On September 11, we will remember all those we have lost on that ill-fated day when a terrorist attack on the World Trade Center in New York City turned the world-famous landmark into rubble.

I was living in Brazil when the tragedy occurred, sending a tsunami across the world. More than ninety other nations also lost loved ones that day, including three Brazilian-Americans and twenty-six Guyanese-Americans.

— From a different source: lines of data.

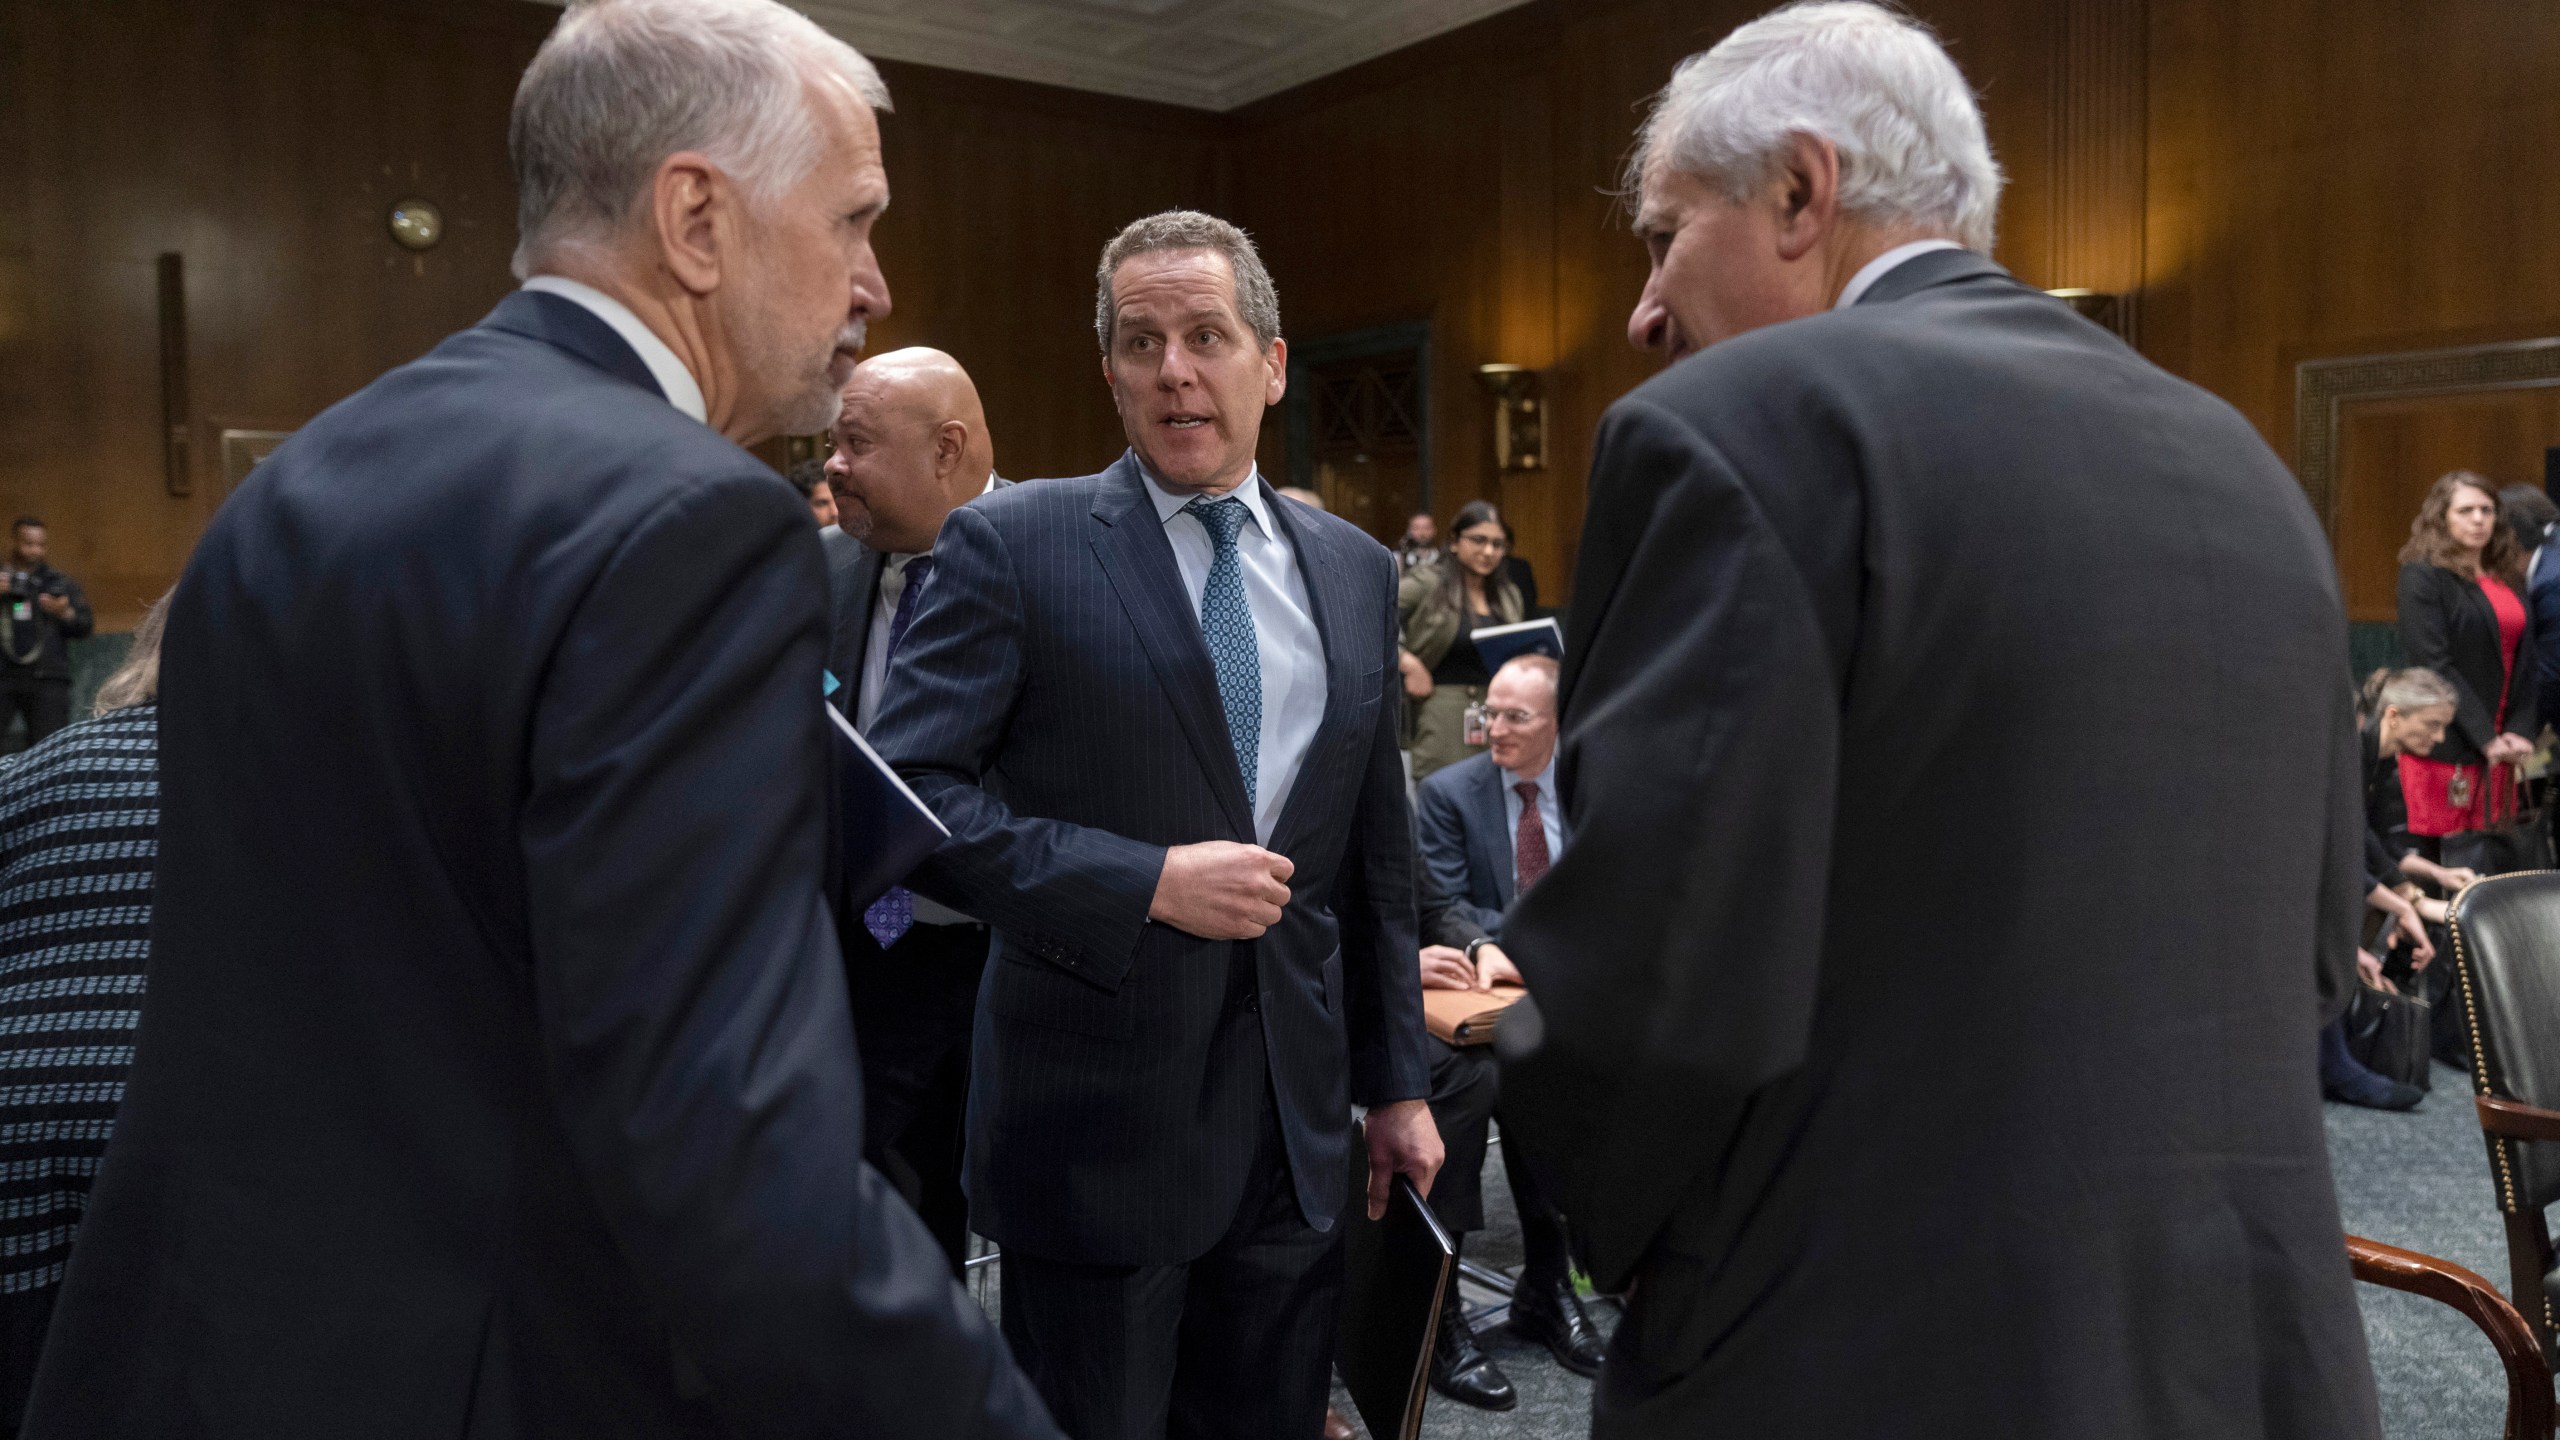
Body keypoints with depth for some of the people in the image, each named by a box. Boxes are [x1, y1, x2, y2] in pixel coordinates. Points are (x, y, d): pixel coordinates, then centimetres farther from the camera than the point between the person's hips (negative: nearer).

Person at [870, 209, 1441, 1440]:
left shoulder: (1354, 570, 8)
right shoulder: (1014, 544, -7)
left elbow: (1376, 855, 12)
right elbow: (909, 795, -13)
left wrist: (1397, 1079, 13)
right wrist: (1148, 882, -19)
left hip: (1295, 1128, 4)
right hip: (1098, 1127, -4)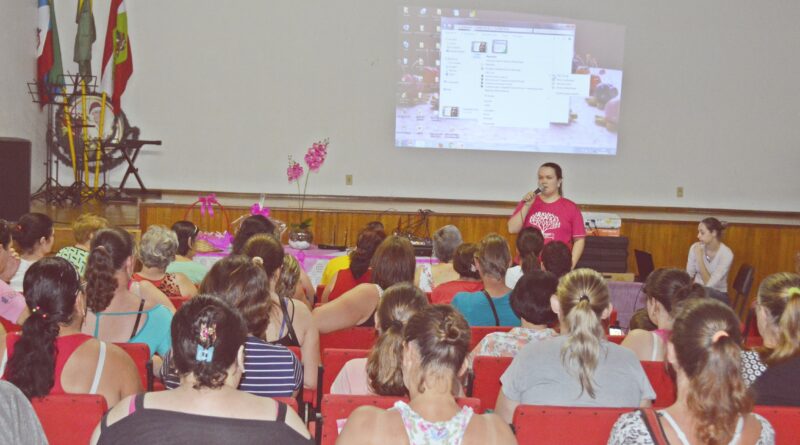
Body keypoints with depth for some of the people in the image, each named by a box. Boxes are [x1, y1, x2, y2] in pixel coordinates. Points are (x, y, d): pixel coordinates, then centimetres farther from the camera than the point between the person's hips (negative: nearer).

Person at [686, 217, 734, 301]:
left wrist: (699, 258, -24)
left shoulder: (726, 254, -17)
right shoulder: (695, 247, -6)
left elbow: (709, 284, -21)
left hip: (718, 295, -3)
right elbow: (688, 276, -1)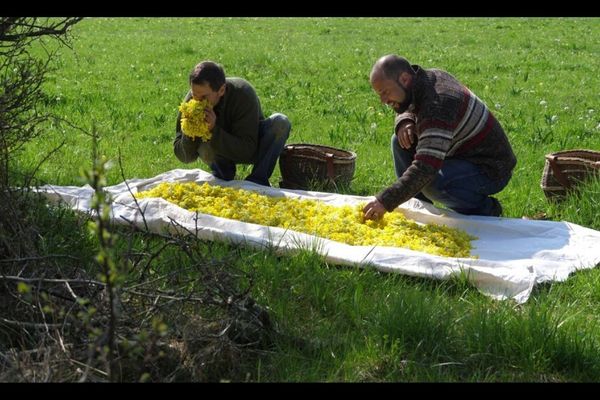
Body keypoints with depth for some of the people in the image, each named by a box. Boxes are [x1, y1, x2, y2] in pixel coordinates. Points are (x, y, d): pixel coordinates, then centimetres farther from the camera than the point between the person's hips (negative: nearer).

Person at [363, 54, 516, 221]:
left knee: (431, 184, -35)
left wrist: (385, 201, -41)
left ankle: (485, 209, -7)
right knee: (401, 141, 2)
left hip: (492, 170, -9)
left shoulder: (438, 105, -32)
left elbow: (426, 169, -40)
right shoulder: (432, 76, -4)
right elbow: (405, 108, 16)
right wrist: (404, 122, -9)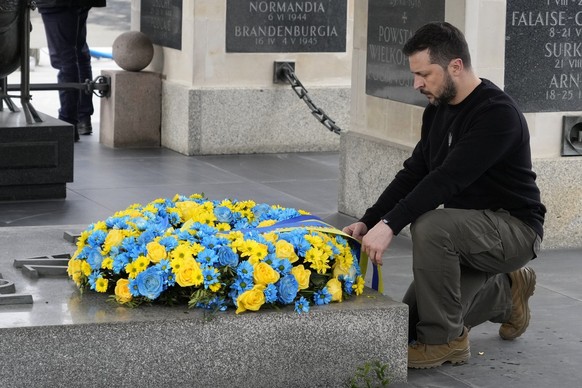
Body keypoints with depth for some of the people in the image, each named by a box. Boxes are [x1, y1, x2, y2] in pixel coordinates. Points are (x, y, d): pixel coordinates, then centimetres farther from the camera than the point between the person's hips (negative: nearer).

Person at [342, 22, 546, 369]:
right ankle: (506, 291, 23)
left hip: (515, 228, -9)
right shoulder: (437, 111, 4)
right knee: (412, 323, 3)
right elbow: (414, 174, 7)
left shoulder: (497, 113, -25)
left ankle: (446, 340, -18)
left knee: (430, 227, -36)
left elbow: (447, 179, -34)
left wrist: (390, 225, -39)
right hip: (469, 230, 9)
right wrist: (368, 222, -4)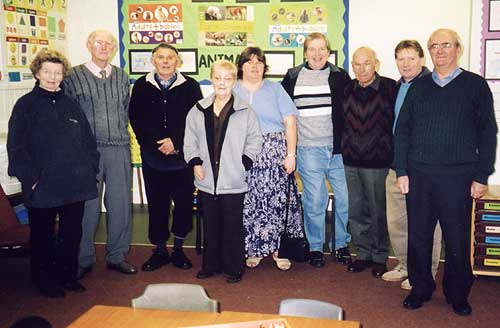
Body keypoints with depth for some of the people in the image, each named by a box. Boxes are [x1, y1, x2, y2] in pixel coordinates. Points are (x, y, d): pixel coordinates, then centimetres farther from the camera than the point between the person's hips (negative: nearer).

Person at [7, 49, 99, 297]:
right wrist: (31, 179, -13)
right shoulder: (25, 105, -2)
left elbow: (88, 140, 13)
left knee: (72, 233, 13)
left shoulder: (70, 105, 11)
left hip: (75, 184, 4)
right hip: (43, 187, -4)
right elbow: (15, 147, -7)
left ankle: (68, 276, 28)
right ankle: (44, 281, 23)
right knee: (43, 236, 9)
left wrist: (90, 169, 5)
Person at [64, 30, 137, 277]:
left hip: (119, 149, 3)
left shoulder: (121, 76, 12)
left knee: (121, 204, 6)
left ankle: (117, 256, 21)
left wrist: (120, 133, 14)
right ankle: (83, 260, 17)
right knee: (87, 205, 1)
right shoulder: (74, 76, 2)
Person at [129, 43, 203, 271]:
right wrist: (157, 144, -7)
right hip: (153, 157, 1)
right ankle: (160, 250, 20)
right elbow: (136, 119, 3)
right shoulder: (142, 86, 7)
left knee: (184, 203, 3)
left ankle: (178, 249, 20)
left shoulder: (190, 86, 3)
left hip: (182, 156, -1)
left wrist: (176, 142, -11)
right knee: (156, 204, 7)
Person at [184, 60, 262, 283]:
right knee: (210, 225, 14)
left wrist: (243, 164, -7)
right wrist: (195, 162, 2)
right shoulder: (198, 111, 6)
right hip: (206, 180, 3)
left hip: (233, 181, -3)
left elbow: (255, 141, 2)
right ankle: (211, 265, 28)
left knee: (233, 226, 5)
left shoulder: (245, 112, -4)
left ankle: (234, 268, 19)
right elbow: (190, 140, 13)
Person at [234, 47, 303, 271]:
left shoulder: (275, 89, 9)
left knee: (277, 201, -2)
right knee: (248, 204, 2)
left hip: (274, 155, 0)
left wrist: (291, 154, -5)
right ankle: (252, 249, 15)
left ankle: (277, 248, 11)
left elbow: (290, 122, 3)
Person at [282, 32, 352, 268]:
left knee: (346, 198, 3)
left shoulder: (340, 77, 5)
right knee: (314, 200, 2)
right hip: (308, 149, 0)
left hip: (338, 148, 1)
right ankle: (315, 247, 18)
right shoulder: (292, 77, 7)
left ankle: (340, 244, 21)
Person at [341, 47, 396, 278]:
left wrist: (392, 153, -6)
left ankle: (380, 256, 20)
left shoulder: (390, 88, -6)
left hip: (378, 160, -4)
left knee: (379, 211, 5)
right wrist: (344, 149, 11)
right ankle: (363, 253, 25)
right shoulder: (348, 90, 8)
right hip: (351, 160, 5)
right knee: (356, 211, 11)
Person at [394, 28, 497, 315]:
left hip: (458, 176, -2)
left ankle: (458, 294, 23)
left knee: (458, 238, 5)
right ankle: (420, 288, 24)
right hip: (418, 174, 2)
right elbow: (402, 129, 9)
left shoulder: (475, 85, 4)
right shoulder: (419, 87, 11)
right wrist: (402, 171, 2)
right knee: (418, 234, 8)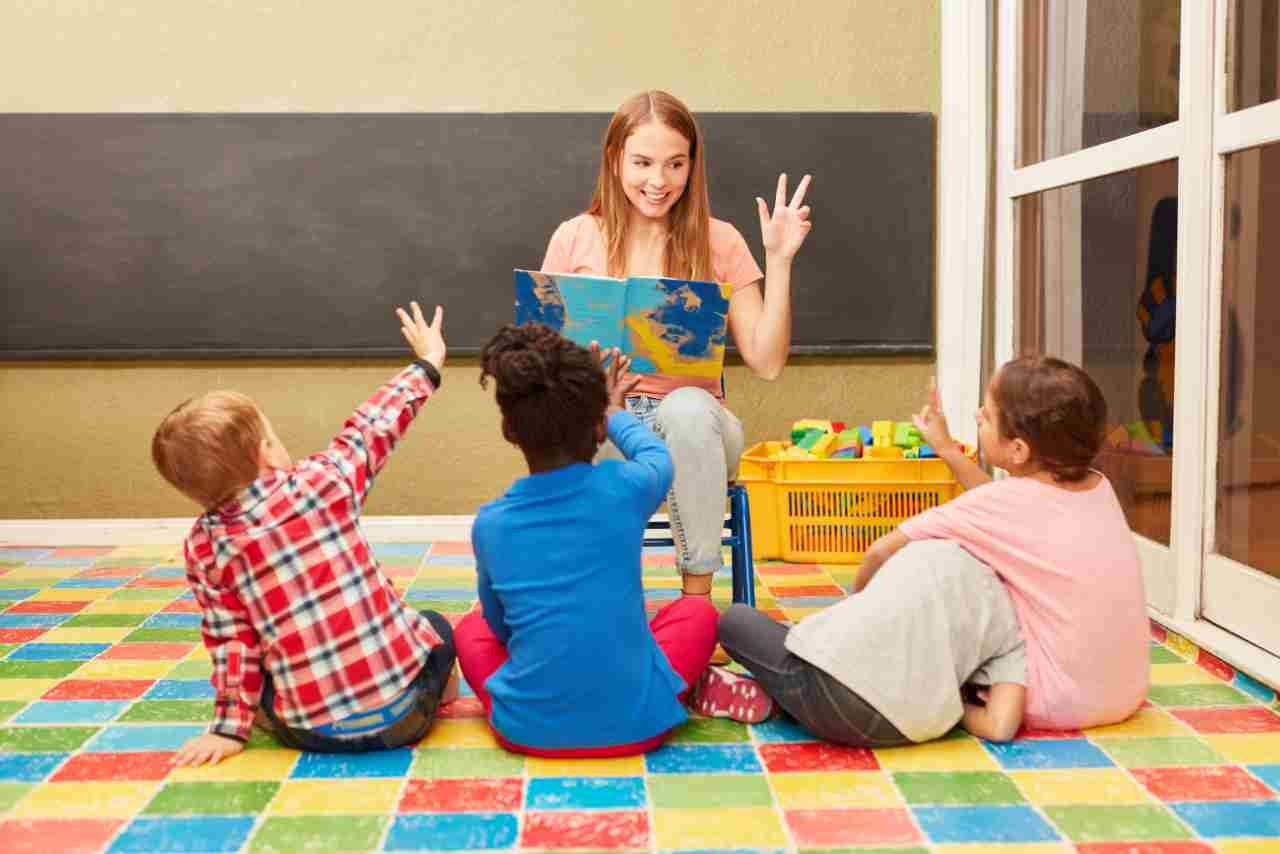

In his poem, “Guyanese Roll Call,” Guyanese-Canadian poet Peter Jailall remembers his twenty-six countrymen and women who died on that day. Their American Dream had been suddenly cut short.

Listen to our roll call
Of those who died
On that dreadful September day,
Following their American Dream: 

Patrick Adams
Leslie Arnold Austin
Rudy Bacchus
Kris Romeo Bishundauth
Pamela Boyce
Annette Datarom
Babita Guman
Nizam Hafiz
Ricknauth Jhagganauth
Charles Gregory Jolin
Bowanie Devi Kemraj
Sarab Khan
Amerdauth Luchman
Shevonne Meutis
Narendra Nath
Marcus Neblett
Hardai Parbhu
Ameena Rasool
Shiv Sankar
Sita Sewnarine
Karini Singh
Rosham Singh
Astrid Sohan
Joyce Stanton
Patricia Staton
Vanava Thompson 

These are our dedicated,
Hard-working country people,
Who travelled from South to North
To savour just a small bite
Of the Big Apple. 

We will always remember them.

Source: Poetry Collection, People of Guyana by Ian McDonald and Peter Jailall, MiddleRoad Publishers, Canada, 2018.

 

While violent anti-immigrant activism spread across America, let us remember that Guyanese and other Caribbean immigrant families also share our nation’s grief for loved ones lost on September 11, 2001.

 


Peter Jailall is a teacher, poet, and storyteller. He has published five books of poetry. In 2011, he received the Marty’s Award for Established Literary Arts in Mississauga, Ontario, where he lives. Since his retirement, Jailall has conducted workshops on Poetry Writing in schools across Guyana and Canada.